## Saved entries:
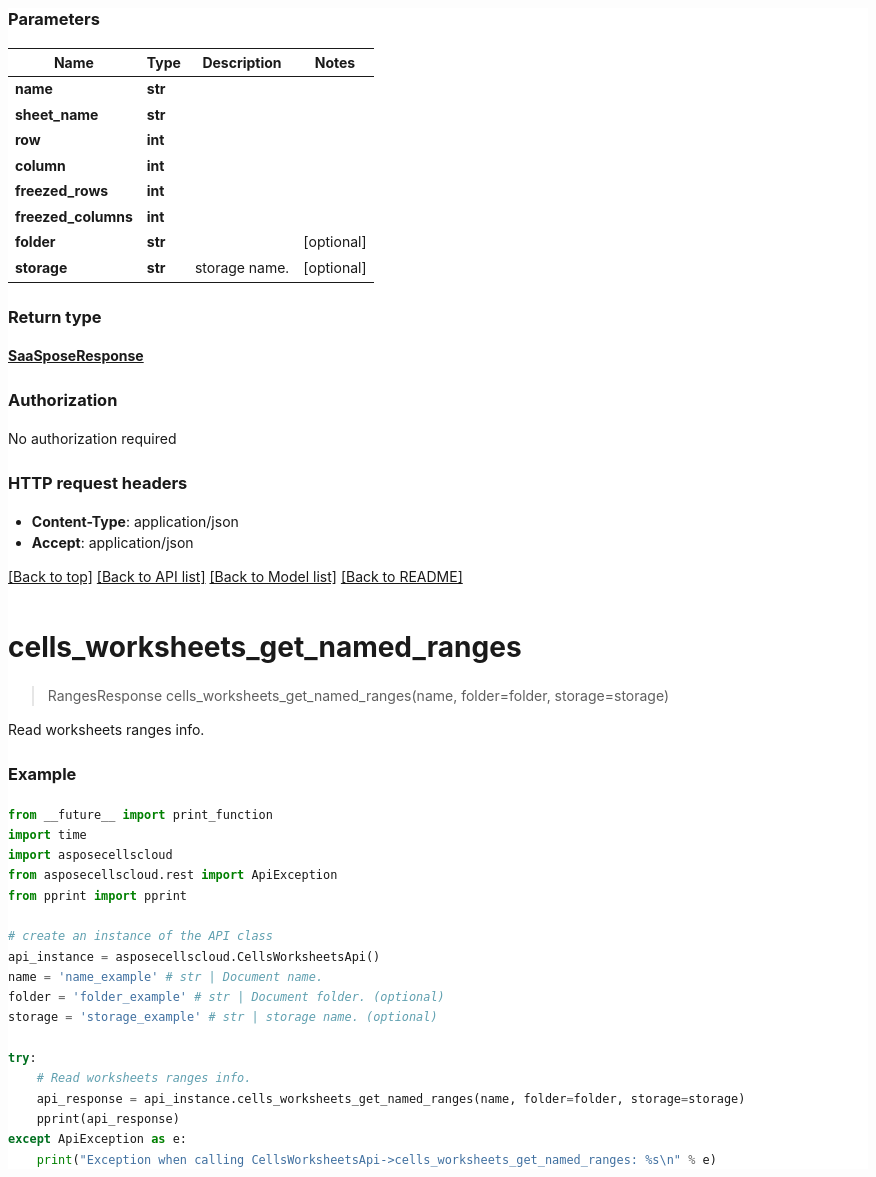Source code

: ### Parameters

Name | Type | Description  | Notes
------------- | ------------- | ------------- | -------------
 **name** | **str**|  | 
 **sheet_name** | **str**|  | 
 **row** | **int**|  | 
 **column** | **int**|  | 
 **freezed_rows** | **int**|  | 
 **freezed_columns** | **int**|  | 
 **folder** | **str**|  | [optional] 
 **storage** | **str**| storage name. | [optional] 

### Return type

[**SaaSposeResponse**](SaaSposeResponse.md)

### Authorization

No authorization required

### HTTP request headers

 - **Content-Type**: application/json
 - **Accept**: application/json

[[Back to top]](#) [[Back to API list]](../README.md#documentation-for-api-endpoints) [[Back to Model list]](../README.md#documentation-for-models) [[Back to README]](../README.md)

# **cells_worksheets_get_named_ranges**
> RangesResponse cells_worksheets_get_named_ranges(name, folder=folder, storage=storage)

Read worksheets ranges info.

### Example 
```python
from __future__ import print_function
import time
import asposecellscloud
from asposecellscloud.rest import ApiException
from pprint import pprint

# create an instance of the API class
api_instance = asposecellscloud.CellsWorksheetsApi()
name = 'name_example' # str | Document name.
folder = 'folder_example' # str | Document folder. (optional)
storage = 'storage_example' # str | storage name. (optional)

try: 
    # Read worksheets ranges info.
    api_response = api_instance.cells_worksheets_get_named_ranges(name, folder=folder, storage=storage)
    pprint(api_response)
except ApiException as e:
    print("Exception when calling CellsWorksheetsApi->cells_worksheets_get_named_ranges: %s\n" % e)
```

## TASK BRIEF:
Return a verbatim transcription of the data, omitting all images.

## WORKED SOLUTION:
Source code

: ### Parameters

Name | Type | Description  | Notes
------------- | ------------- | ------------- | -------------
 **name** | **str**|  | 
 **sheet_name** | **str**|  | 
 **row** | **int**|  | 
 **column** | **int**|  | 
 **freezed_rows** | **int**|  | 
 **freezed_columns** | **int**|  | 
 **folder** | **str**|  | [optional] 
 **storage** | **str**| storage name. | [optional] 

### Return type

[**SaaSposeResponse**](SaaSposeResponse.md)

### Authorization

No authorization required

### HTTP request headers

 - **Content-Type**: application/json
 - **Accept**: application/json

[[Back to top]](#) [[Back to API list]](../README.md#documentation-for-api-endpoints) [[Back to Model list]](../README.md#documentation-for-models) [[Back to README]](../README.md)

# **cells_worksheets_get_named_ranges**
> RangesResponse cells_worksheets_get_named_ranges(name, folder=folder, storage=storage)

Read worksheets ranges info.

### Example 
```python
from __future__ import print_function
import time
import asposecellscloud
from asposecellscloud.rest import ApiException
from pprint import pprint

# create an instance of the API class
api_instance = asposecellscloud.CellsWorksheetsApi()
name = 'name_example' # str | Document name.
folder = 'folder_example' # str | Document folder. (optional)
storage = 'storage_example' # str | storage name. (optional)

try: 
    # Read worksheets ranges info.
    api_response = api_instance.cells_worksheets_get_named_ranges(name, folder=folder, storage=storage)
    pprint(api_response)
except ApiException as e:
    print("Exception when calling CellsWorksheetsApi->cells_worksheets_get_named_ranges: %s\n" % e)
```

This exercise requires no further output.